TASK DATA
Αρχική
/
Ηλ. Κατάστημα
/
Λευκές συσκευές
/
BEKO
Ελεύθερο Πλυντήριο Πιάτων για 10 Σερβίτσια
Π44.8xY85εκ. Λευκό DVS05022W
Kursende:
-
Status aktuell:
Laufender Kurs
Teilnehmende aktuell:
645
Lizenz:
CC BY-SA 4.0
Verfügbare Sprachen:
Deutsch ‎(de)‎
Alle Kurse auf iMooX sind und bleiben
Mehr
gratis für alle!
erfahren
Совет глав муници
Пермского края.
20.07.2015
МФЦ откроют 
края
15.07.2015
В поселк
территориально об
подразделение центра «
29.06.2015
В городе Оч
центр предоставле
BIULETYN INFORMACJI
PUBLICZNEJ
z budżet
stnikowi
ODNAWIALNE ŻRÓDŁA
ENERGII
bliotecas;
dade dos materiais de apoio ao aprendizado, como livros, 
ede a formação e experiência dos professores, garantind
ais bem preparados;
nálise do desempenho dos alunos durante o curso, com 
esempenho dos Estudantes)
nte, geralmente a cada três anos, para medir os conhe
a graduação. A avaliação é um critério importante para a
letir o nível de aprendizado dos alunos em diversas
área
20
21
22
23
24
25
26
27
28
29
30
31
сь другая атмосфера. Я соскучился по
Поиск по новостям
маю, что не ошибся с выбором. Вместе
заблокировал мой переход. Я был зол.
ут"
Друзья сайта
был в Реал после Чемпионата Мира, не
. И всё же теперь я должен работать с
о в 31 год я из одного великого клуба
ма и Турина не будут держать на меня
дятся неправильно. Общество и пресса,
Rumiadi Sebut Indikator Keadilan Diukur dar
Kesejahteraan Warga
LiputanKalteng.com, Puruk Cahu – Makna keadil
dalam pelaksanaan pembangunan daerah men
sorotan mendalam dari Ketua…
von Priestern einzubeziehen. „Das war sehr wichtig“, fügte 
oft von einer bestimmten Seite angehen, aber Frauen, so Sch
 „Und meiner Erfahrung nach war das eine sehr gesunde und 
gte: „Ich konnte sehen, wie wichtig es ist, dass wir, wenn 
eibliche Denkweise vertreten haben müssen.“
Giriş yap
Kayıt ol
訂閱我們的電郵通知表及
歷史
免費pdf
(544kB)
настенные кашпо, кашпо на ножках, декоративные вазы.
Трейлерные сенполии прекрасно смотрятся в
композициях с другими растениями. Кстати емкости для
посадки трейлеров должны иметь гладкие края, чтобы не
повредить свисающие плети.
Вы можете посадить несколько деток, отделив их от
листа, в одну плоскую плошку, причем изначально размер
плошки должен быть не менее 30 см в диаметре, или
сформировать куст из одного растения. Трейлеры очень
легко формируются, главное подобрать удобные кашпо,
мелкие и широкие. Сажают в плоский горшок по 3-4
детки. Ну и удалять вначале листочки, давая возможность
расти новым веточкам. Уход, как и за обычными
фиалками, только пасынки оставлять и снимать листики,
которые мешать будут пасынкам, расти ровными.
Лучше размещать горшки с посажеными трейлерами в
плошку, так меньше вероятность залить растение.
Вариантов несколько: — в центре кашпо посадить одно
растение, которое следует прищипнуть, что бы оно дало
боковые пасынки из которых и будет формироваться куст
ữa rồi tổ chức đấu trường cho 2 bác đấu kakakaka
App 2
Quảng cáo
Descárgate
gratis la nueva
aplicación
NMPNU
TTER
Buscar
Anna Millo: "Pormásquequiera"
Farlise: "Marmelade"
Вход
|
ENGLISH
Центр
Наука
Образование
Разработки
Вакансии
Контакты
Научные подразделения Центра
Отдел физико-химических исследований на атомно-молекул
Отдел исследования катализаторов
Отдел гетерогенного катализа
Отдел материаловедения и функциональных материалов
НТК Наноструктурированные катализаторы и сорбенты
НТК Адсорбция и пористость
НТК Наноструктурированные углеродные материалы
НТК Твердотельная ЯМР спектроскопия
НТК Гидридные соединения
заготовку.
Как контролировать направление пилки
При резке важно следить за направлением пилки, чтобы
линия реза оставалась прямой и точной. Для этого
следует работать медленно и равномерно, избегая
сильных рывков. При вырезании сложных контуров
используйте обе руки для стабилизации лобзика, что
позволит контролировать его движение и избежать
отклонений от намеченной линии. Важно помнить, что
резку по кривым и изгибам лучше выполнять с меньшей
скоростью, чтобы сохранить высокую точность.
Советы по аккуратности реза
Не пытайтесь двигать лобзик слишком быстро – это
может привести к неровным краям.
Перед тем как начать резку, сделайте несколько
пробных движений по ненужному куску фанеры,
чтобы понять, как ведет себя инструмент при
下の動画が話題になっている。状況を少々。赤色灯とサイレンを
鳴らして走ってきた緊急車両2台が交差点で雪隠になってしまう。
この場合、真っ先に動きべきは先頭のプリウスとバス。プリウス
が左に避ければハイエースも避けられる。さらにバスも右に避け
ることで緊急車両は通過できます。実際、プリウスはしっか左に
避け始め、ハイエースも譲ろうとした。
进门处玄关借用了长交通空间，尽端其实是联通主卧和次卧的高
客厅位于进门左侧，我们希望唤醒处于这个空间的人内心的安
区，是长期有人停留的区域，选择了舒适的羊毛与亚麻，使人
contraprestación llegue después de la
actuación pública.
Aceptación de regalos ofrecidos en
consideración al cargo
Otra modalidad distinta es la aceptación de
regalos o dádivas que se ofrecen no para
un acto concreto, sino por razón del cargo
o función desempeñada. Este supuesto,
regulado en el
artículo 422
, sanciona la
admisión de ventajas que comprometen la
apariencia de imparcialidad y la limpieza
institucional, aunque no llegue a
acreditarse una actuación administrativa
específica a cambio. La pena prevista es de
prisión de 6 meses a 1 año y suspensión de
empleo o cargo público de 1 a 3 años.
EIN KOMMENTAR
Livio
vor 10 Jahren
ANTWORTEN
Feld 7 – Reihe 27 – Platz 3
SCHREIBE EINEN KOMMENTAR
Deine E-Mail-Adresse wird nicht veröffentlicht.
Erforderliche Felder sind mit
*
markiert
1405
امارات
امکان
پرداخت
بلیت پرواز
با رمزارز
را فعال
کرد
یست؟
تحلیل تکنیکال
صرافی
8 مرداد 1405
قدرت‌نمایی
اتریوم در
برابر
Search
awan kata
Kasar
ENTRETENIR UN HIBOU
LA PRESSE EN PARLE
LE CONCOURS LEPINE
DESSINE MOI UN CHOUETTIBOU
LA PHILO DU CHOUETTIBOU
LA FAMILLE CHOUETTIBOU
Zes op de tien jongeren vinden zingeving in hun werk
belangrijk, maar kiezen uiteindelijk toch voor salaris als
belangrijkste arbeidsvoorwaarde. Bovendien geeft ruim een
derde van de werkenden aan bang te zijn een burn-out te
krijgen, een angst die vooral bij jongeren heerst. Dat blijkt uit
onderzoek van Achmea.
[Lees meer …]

WHAT NEEDS TO BE DONE
Only the final stretch of the entries above is needed: print exactly the lines from the line containing "EIN KOMMENTAR" through the last one.

TASK OUTPUT
EIN KOMMENTAR
Livio
vor 10 Jahren
ANTWORTEN
Feld 7 – Reihe 27 – Platz 3
SCHREIBE EINEN KOMMENTAR
Deine E-Mail-Adresse wird nicht veröffentlicht.
Erforderliche Felder sind mit
*
markiert
1405
امارات
امکان
پرداخت
بلیت پرواز
با رمزارز
را فعال
کرد
یست؟
تحلیل تکنیکال
صرافی
8 مرداد 1405
قدرت‌نمایی
اتریوم در
برابر
Search
awan kata
Kasar
ENTRETENIR UN HIBOU
LA PRESSE EN PARLE
LE CONCOURS LEPINE
DESSINE MOI UN CHOUETTIBOU
LA PHILO DU CHOUETTIBOU
LA FAMILLE CHOUETTIBOU
Zes op de tien jongeren vinden zingeving in hun werk
belangrijk, maar kiezen uiteindelijk toch voor salaris als
belangrijkste arbeidsvoorwaarde. Bovendien geeft ruim een
derde van de werkenden aan bang te zijn een burn-out te
krijgen, een angst die vooral bij jongeren heerst. Dat blijkt uit
onderzoek van Achmea.
[Lees meer …]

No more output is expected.